Analyzing the 2016 elections
Elections are a treat for data enthusiasts. This elections, even more so ! Every single poll in the US predicted a landslide for Hillary Clinton. Below is an infographic from the New York Times:
The chances of Trump winning Presidency before results started coming out was around 15% ! Everyone got it wrong and in the end he won 306 seats. Being curious, I download the data from AP and turned on my Jupyter notebook. The truth is this could have been a lot worse!
The elections had two major candidates: Hillary Clinton from the Democratic Party and Donald Trump from the Republican Party. But in the fray were many other candidates, two of which took a good share (>1%) of the vote share: Jill Stein from the Green Party and Gary Johnson from the Libertarian Party. The Green party is more liberal than the Democratic; the Libertarians are more conservative than Republicans.
{% asset_img candidates.jpeg %}
If we consolidate the votes of Hillary+Stein vs Gary+Donald i.e.: making a two candidate race, the Dems would have lost 5 more states == 33 more seats. They would lose in Colorado, Minnesota, New Hampshire, Nevada and Maine. Trump would have gotten 339 seats — a landslide. The map at the top shows how it would look like if that happened.
This is truly surprising. Living at MIT in Boston, I have so far spoken to 1 Trump supporter. It is like I so far lived in a bubble. In fact a lot of places have very few supporters of either party.
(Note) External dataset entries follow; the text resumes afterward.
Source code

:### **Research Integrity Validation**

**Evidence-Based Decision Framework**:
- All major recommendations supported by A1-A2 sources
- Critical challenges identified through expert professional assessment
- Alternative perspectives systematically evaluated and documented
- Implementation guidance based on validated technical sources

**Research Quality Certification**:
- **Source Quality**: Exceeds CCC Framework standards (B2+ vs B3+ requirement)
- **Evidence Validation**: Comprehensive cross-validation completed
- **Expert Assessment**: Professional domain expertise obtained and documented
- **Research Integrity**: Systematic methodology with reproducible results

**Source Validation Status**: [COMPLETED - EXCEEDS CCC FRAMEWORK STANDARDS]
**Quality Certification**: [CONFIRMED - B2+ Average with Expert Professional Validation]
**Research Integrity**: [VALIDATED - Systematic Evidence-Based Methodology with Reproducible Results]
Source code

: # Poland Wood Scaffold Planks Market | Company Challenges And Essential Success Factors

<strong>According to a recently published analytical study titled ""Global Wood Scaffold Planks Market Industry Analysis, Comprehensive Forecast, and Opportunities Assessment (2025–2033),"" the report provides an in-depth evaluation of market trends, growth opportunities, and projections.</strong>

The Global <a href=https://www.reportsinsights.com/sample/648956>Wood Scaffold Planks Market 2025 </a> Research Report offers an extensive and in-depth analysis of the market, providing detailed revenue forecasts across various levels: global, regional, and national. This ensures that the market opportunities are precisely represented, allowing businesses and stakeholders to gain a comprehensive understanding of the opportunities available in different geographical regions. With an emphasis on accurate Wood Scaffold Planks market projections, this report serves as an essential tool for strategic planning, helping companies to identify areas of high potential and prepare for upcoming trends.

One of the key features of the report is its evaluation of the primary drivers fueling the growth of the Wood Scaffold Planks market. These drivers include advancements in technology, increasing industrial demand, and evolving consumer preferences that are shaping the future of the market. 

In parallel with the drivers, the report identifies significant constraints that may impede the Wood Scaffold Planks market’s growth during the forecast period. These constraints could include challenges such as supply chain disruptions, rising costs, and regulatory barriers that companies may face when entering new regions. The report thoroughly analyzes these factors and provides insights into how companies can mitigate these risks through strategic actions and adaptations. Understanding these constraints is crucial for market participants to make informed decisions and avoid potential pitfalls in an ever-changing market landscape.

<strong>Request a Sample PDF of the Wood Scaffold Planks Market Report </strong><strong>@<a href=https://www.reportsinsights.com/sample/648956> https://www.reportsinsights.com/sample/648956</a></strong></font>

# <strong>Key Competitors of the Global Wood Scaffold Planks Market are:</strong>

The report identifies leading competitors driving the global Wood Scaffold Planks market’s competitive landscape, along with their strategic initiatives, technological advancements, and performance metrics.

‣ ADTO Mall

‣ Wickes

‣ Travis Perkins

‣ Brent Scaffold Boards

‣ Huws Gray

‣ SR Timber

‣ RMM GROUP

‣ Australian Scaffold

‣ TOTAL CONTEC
From the data, here are the 10 places with the lowest vote percentage for Hillary and for Trump:
Schema: County, State: Hillary-Vote Percentage, Trump-Vote Percentage,
Counties with lowest Hillary Clinton Vote Percentage
King County, TX: 3.140000, 93.710000
Roberts County, TX: 3.640000, 95.270000
Banner County, NE: 4.620000, 91.030000
Garfield County, MT: 4.750000, 91.200000
McPherson County, NE: 4.900000, 89.860000
Harding County, SD: 4.940000, 90.250000
Piute County, UT: 5.020000, 87.030000
Grant County, NE: 5.080000, 93.150000
Glasscock County, TX: 5.650000, 91.860000
Wallace County, KS: 5.780000, 91.270000
Counties with lowest Donald Trump Vote Percentage
District of Columbia County, DC: 92.850000, 4.120000
Oglala Lakota County, SD: 86.460000, 8.320000
Prince Georges County, MD: 89.330000, 8.340000
Bronx County, NY: 88.730000, 9.590000
San Francisco County, CA: 85.350000, 9.730000
New York County, NY: 87.170000, 9.970000
Petersburg city, VA: 87.520000, 10.560000
Baltimore city, MD: 85.440000, 10.870000
Jefferson County, MS: 86.470000, 12.670000
Clayton County, GA: 85.060000, 13.160000
Boston was a close contender for Top 10. New York, SF and other urban centers are heavily Democratic which is probably what made us feel Hillary was going to sweep. In fact, when we check places with more than 0.5 million votes cast, Hillary wins 33 of them compared to just 3 for Trump. The only ones Trump wins are:
Maricopa County AZ
Suffolk County NY
Tarrant County TX
One positive effect of elections was that it showed that it is not always the person with more money who wins. From a previous /r/dataisbeautiful post:
Getting the Data
The Associated Press releases data for the elections. While not free, I found that JSON endpoints powering their election interactive can be downloaded (it is public). All the data and the notebook with the code can be found here. Warn you the data is only for educational uses and may be used for commercial purposes only with AP’s permission.